Yes Robert, the stab trim has an electrically operated screw jack system that moves the leading edge of the stab up & down.
Like the article says, “it may take a year for investigation results”.
Will WE ever see them here???
Well … AVweb reported on the NTSB investigation results on the MD-83 jammed elevator takeoff crash at Willow Run – and noted that the NTSB praised the flight crew for acting correctly in the few seconds they had to recognize the problem and abort the takeoff. It was also interesting to see the detail that the NTSB went into during its investigation into the circumstances of the accident.
There were more than 100 people on that airplane, one person suffered minor injuries – a combination of excellent crew training and good crashworthiness in the aircraft design. Plus, none of the pax tried to take their luggage with them when they evacuated, they followed the cabin crew’s preflight briefing and got out fast even though two of the emergency exits malfunctioned.
The damaged actuators shown are for geared servo tabs outboard of the control tabs.

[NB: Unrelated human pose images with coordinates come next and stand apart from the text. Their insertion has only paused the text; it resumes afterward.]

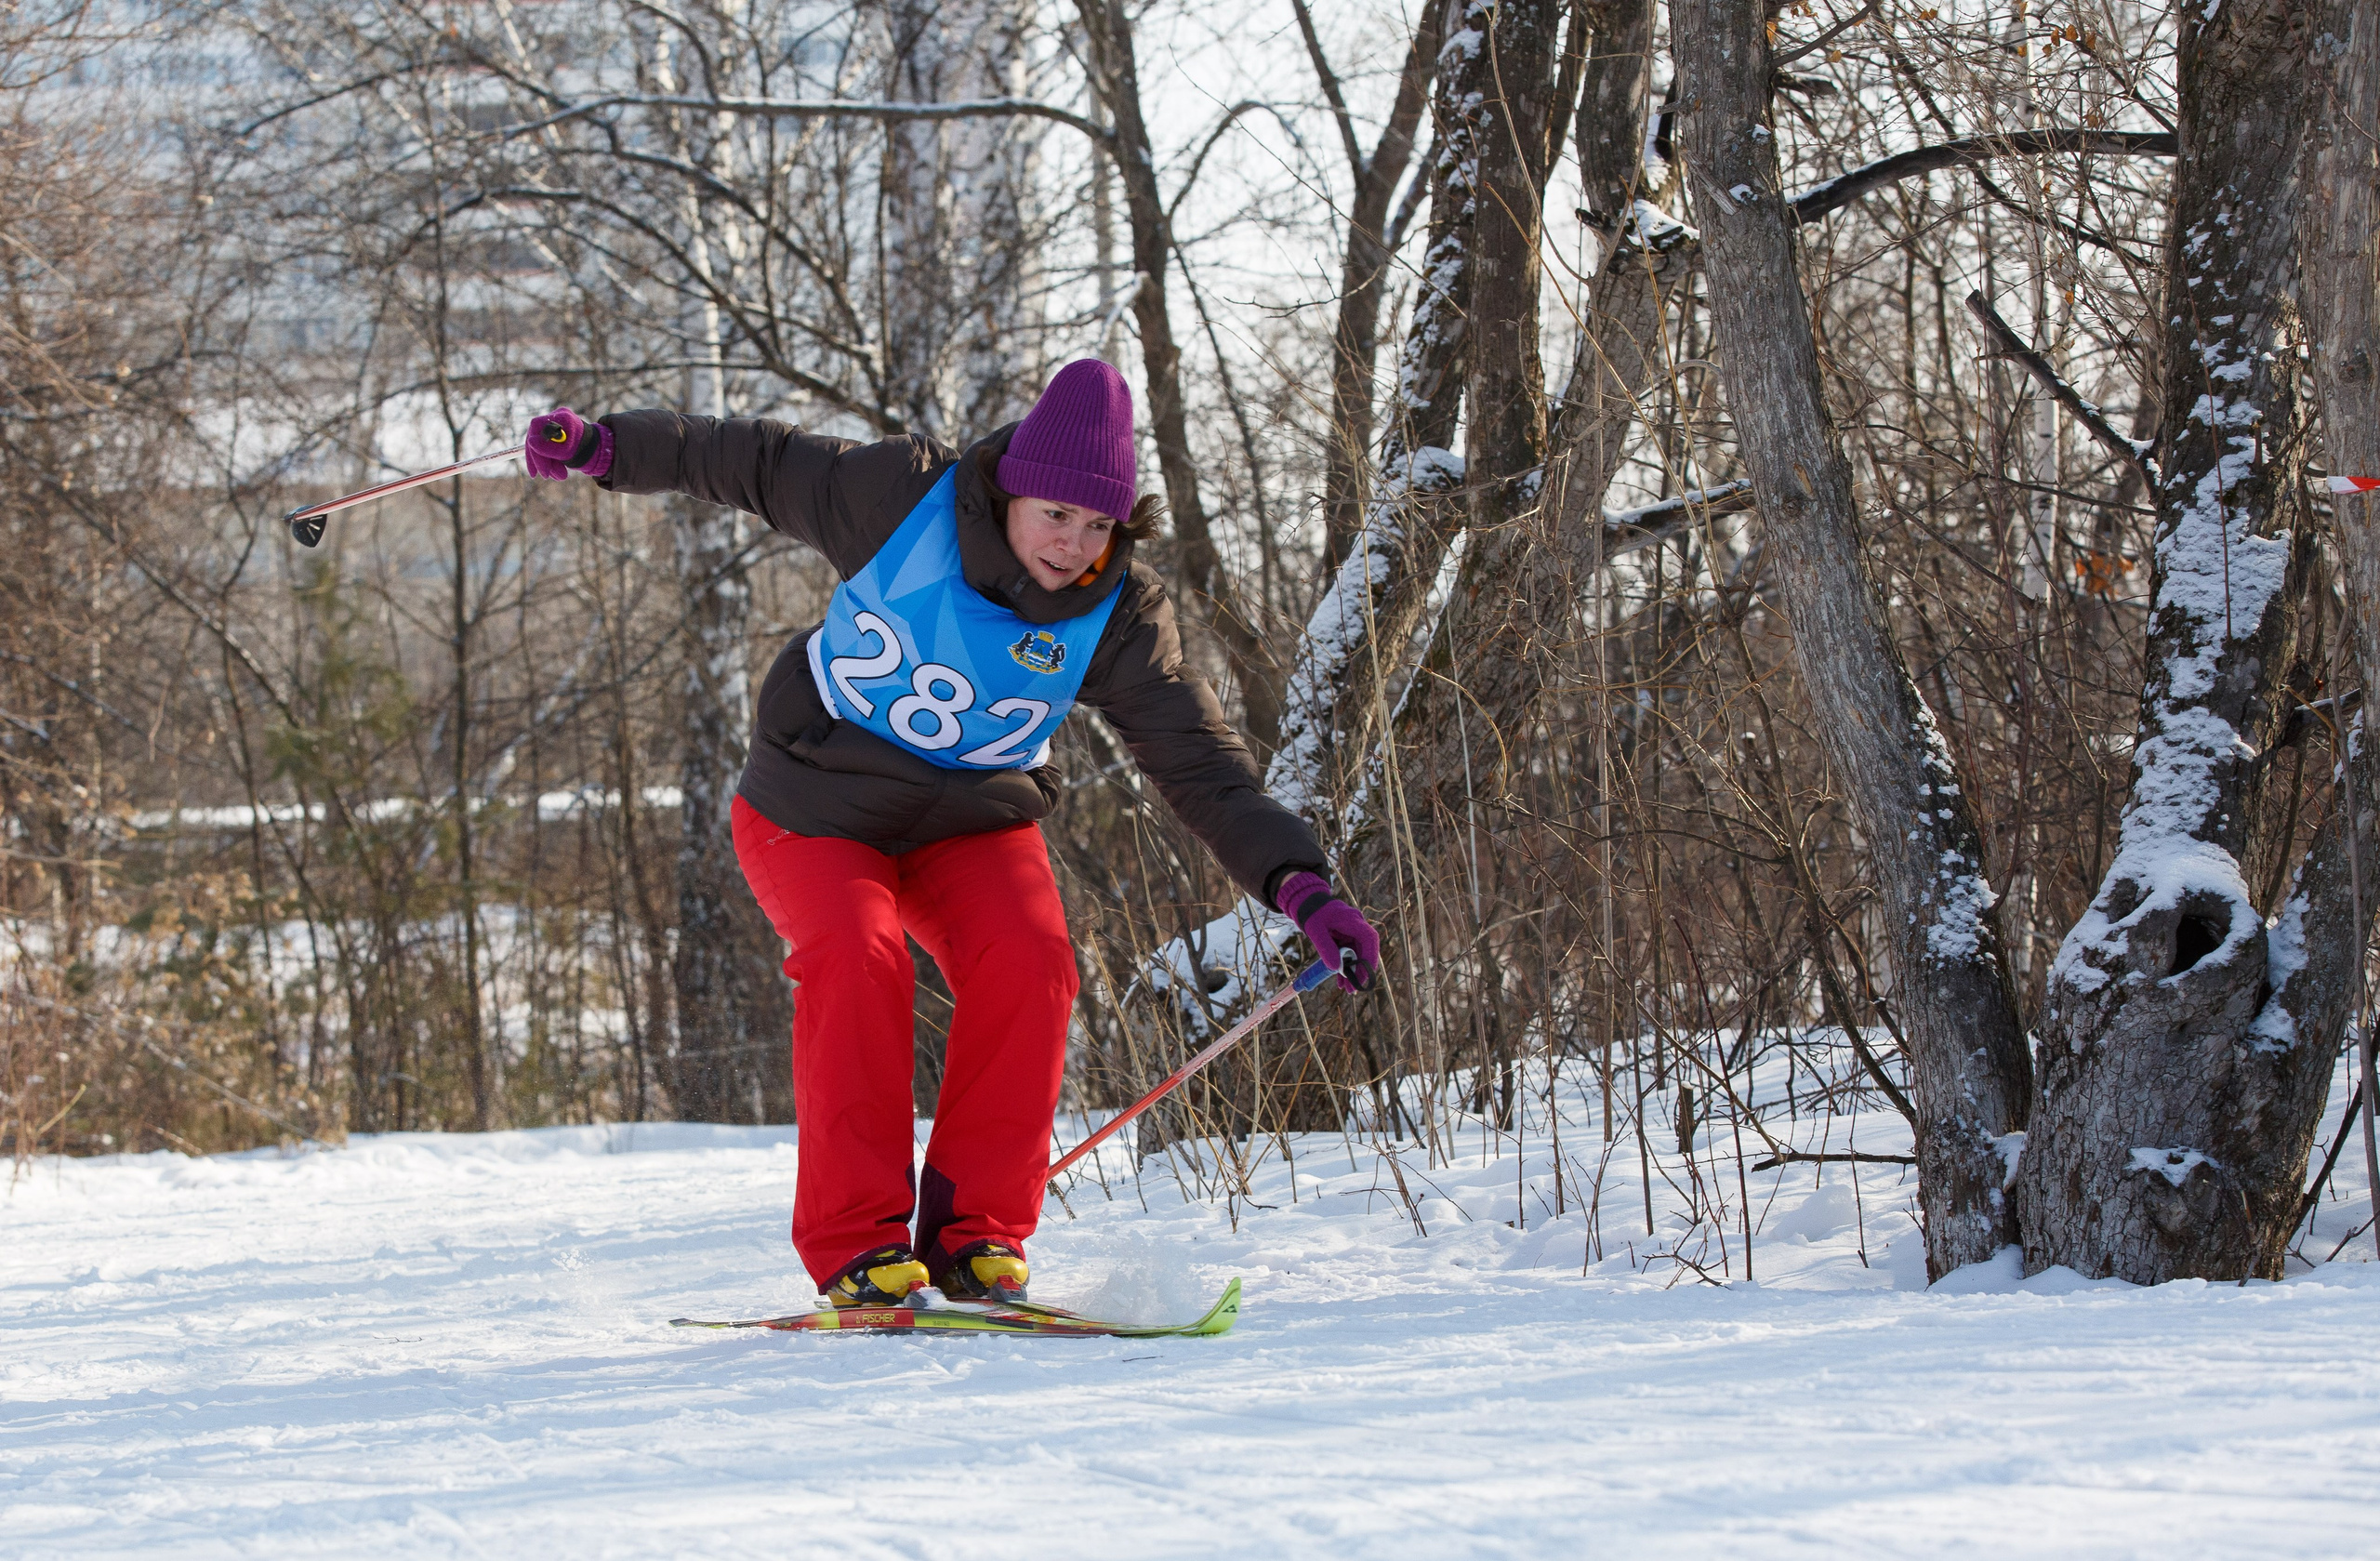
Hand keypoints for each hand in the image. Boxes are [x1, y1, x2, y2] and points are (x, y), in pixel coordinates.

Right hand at [524, 407, 611, 479]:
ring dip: (548, 464)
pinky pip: (548, 450)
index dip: (532, 449)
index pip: (536, 428)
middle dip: (540, 460)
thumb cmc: (587, 451)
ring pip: (542, 446)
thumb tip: (530, 442)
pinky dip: (552, 462)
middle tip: (545, 476)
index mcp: (562, 417)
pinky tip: (559, 474)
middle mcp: (558, 419)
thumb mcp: (567, 452)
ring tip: (560, 477)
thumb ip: (549, 448)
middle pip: (537, 438)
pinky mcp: (558, 438)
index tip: (535, 469)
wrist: (602, 453)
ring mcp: (558, 428)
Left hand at [1274, 871, 1379, 991]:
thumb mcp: (1316, 931)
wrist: (1307, 903)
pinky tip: (1341, 981)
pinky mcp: (1346, 938)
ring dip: (1353, 972)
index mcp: (1352, 920)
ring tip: (1347, 990)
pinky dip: (1346, 967)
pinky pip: (1349, 954)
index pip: (1369, 938)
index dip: (1371, 956)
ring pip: (1358, 955)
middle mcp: (1356, 926)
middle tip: (1354, 989)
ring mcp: (1352, 933)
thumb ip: (1326, 949)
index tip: (1367, 974)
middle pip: (1365, 950)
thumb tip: (1337, 969)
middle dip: (1360, 971)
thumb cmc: (1312, 913)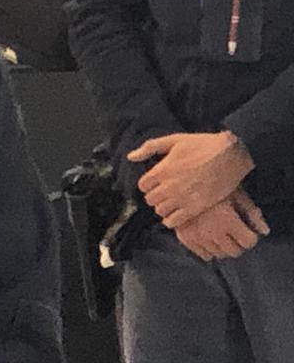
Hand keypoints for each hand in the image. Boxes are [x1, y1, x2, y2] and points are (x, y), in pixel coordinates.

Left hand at [129, 131, 254, 227]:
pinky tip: (177, 213)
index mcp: (162, 170)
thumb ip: (150, 147)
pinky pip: (174, 221)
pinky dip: (172, 220)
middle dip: (155, 196)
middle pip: (150, 199)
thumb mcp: (175, 140)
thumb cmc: (203, 145)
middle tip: (164, 193)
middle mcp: (169, 186)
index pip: (143, 185)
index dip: (149, 184)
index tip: (157, 182)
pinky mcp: (196, 208)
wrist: (232, 154)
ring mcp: (182, 198)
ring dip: (164, 207)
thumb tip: (131, 157)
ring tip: (172, 202)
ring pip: (160, 211)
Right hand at [174, 188, 269, 261]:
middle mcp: (212, 232)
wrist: (181, 181)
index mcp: (227, 220)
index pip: (248, 242)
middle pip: (234, 251)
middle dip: (238, 244)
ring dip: (223, 247)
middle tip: (236, 234)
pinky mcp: (184, 237)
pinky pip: (202, 254)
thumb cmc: (214, 185)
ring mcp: (197, 236)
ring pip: (219, 254)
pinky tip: (210, 239)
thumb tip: (264, 231)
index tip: (248, 231)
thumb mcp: (237, 194)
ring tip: (222, 234)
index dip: (251, 236)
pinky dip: (208, 249)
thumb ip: (252, 213)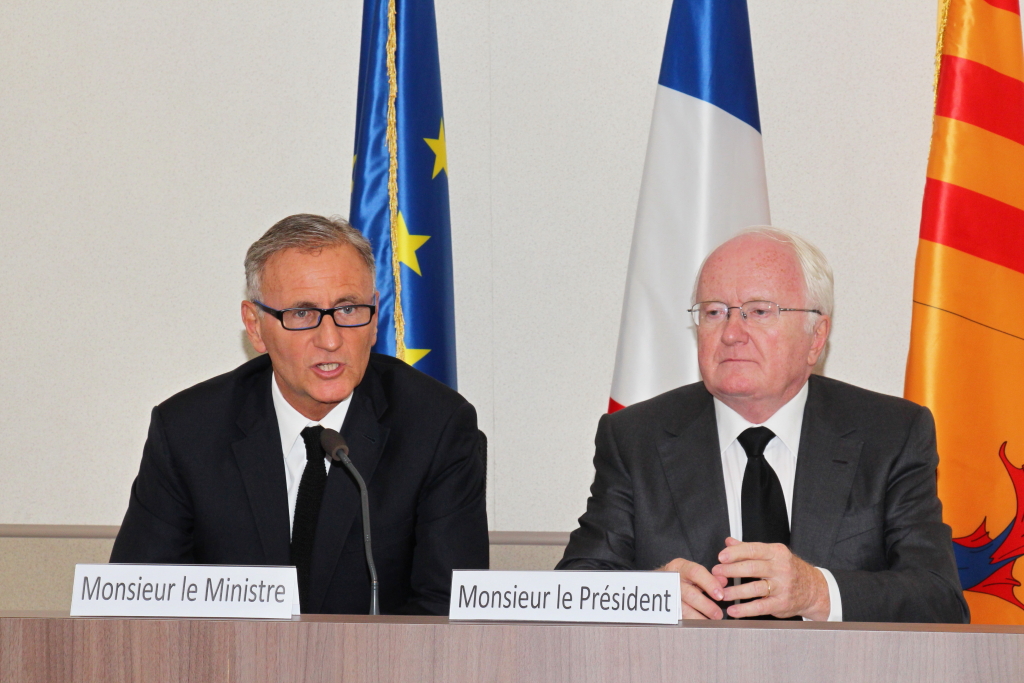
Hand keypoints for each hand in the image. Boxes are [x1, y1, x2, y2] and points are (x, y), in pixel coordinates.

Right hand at [658, 557, 728, 619]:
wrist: (658, 581)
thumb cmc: (681, 576)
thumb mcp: (693, 571)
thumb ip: (710, 576)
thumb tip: (723, 581)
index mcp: (680, 566)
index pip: (695, 572)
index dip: (709, 583)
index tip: (720, 595)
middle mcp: (672, 580)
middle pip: (690, 594)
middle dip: (706, 606)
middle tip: (718, 614)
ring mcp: (667, 595)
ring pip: (683, 609)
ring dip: (699, 617)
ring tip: (711, 622)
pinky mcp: (666, 608)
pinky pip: (679, 618)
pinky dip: (691, 622)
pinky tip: (701, 626)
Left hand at [712, 537, 829, 619]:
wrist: (814, 589)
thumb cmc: (789, 570)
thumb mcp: (773, 554)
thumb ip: (749, 549)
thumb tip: (728, 542)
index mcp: (777, 553)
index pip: (753, 549)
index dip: (735, 553)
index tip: (721, 557)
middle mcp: (781, 568)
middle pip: (752, 567)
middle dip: (731, 570)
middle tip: (716, 573)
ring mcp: (782, 587)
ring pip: (755, 588)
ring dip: (735, 591)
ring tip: (721, 593)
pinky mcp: (782, 604)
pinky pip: (761, 607)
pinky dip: (745, 609)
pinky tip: (733, 610)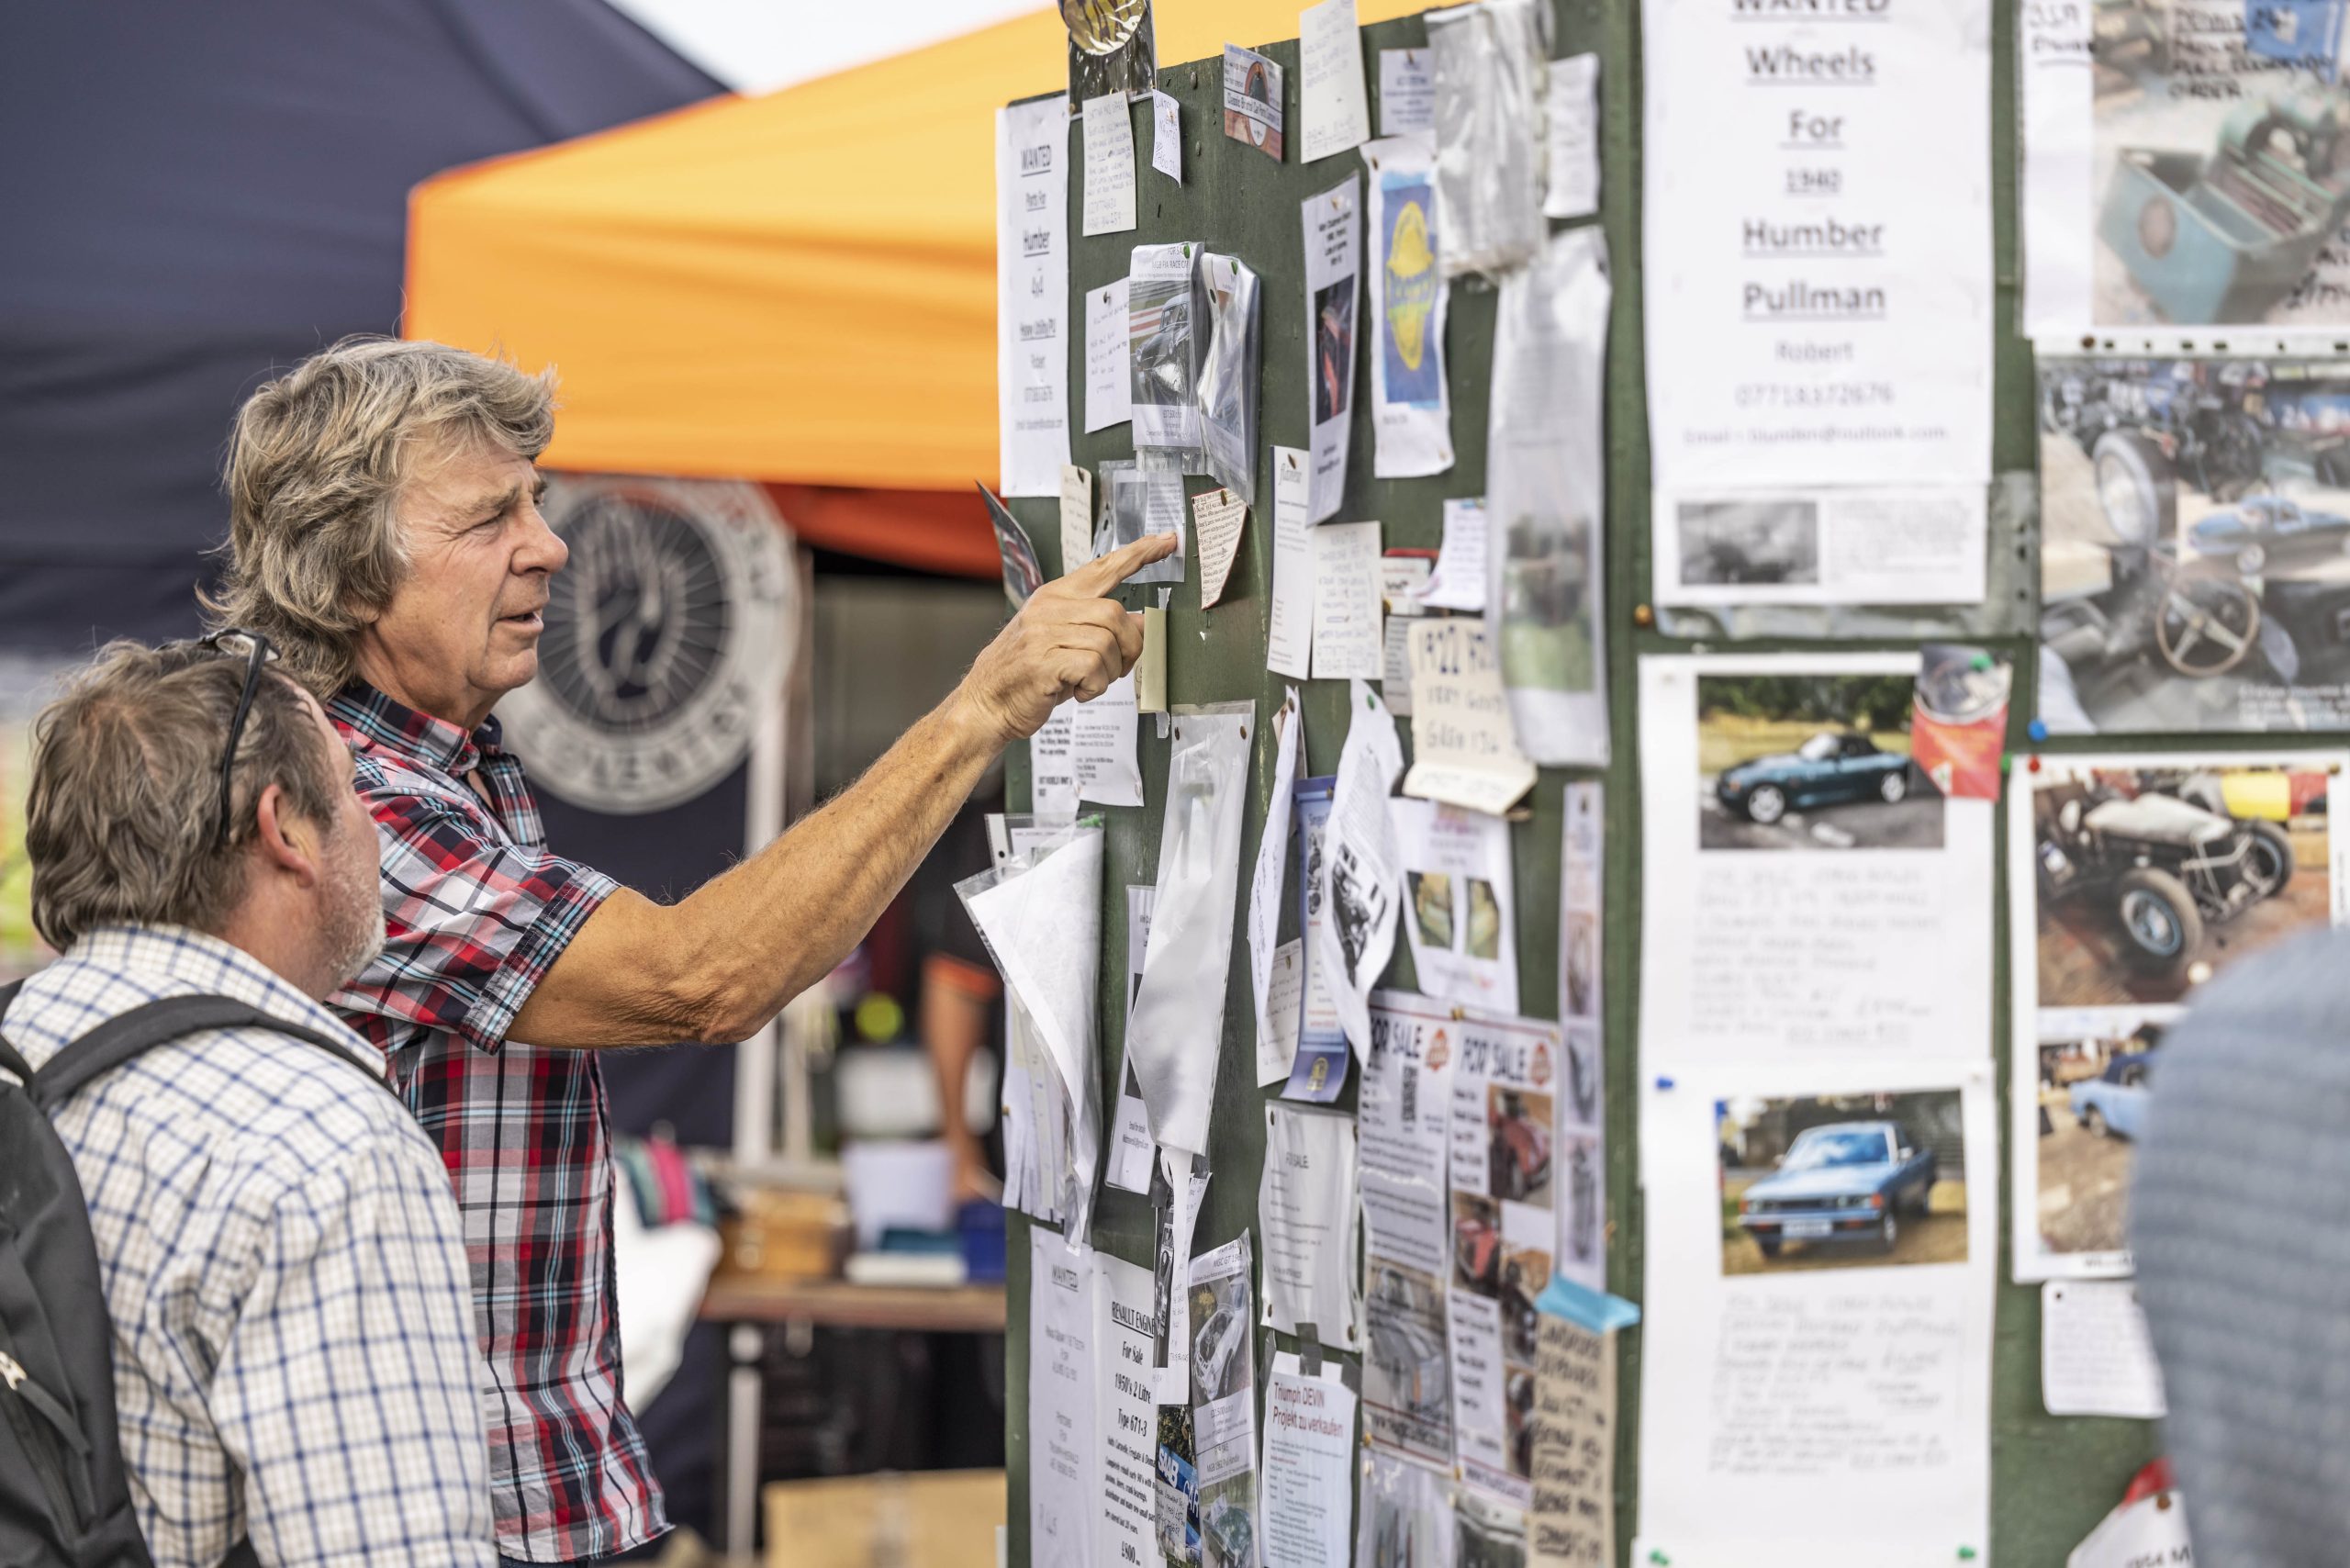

These tab move when the elevators move and are not tied to the controls. The inboard tabs are mechanically hooked to the controls and would have behaved fine prior to being subjected to an aerodynamic load.
Jammed controls discovered while still on the ground at liftoff Vspeeds are incredibly more preferable than 10 seconds after rotation after liftoff with the aircraft rapidly accelerating and several feet above the ground. Those people aboard the accident aircraft were very, VERY lucky.
This airplane had not flown for over 10 months prior to the accident flight due to maintenance. Loading 20 people on an airplane that has down that long for maintenance, routine or otherwise shows a collective lack of aeronautical decision making by the owner and crew. 10 months gives plenty of opportunity for the damage those elevator hinges took due to wind gusts.
Those elevator controls, as others have already pointed out, are finely balanced. Any wind up the tail can make them hit the stops. When in airline service , these airplanes did not sit idle much except for maintenance done in good indoor hangar facilities. And line maintenance kept a keen eye on potential wind damage from local weather or jet blast from other airliners. There was a concerted effort to minimize damage to the Dc-9/MD-80 series airplanes from I have spent several years in a couple of Part 145 refurbishment shops where phase checks, complete paint/ interior refurbs, avionics upgrades, sometimes engine changes are routinely done and could count on my hands the number of post maintenance check flights performed by the owner(s) or contract pilots. 90% show up on the ramp with dogs, kids, wife, mistress , in-laws and outlaws for that first flight in their shiny, leather wrapped Belchfire 10,000 for that first flight after major refurbishment. Often times launching IFR at minimums.
This flight was just another routine flight as far as the owner and flight crew was concerned. That changed when rotation did not happen. In addition, I wonder how and why this flight was a Part 91 flight. I never knew there is a way to fly an airliner under Part 91. Lastly, 6700 feet is not a lot of runway for an airplane if this size. It was amazing the crew got it stopped with the help of the local topography, sheared off landing gear, and stopped in only 1400 feet beyond the end of the runway. I wonder if the NTSB will make a decision on probable cause largely contributed by a total lack of ADM prior to flight.
Airlines publish a flight schedule, and they operate those scheduled flights under Part 121 regulations. But most of the unscheduled flights (test flights, reposition flights, maintenance flights) are operated under Part 91. When an air carrier operates a charter flight (think major-league sports teams), they might do it under Part 135 or they might use Part 121.
My point being, the aircraft type doesn’t really influence the operation type.
Jim, What is ADM?
I imagine that ADM probably stands for “aeronautical decision making”.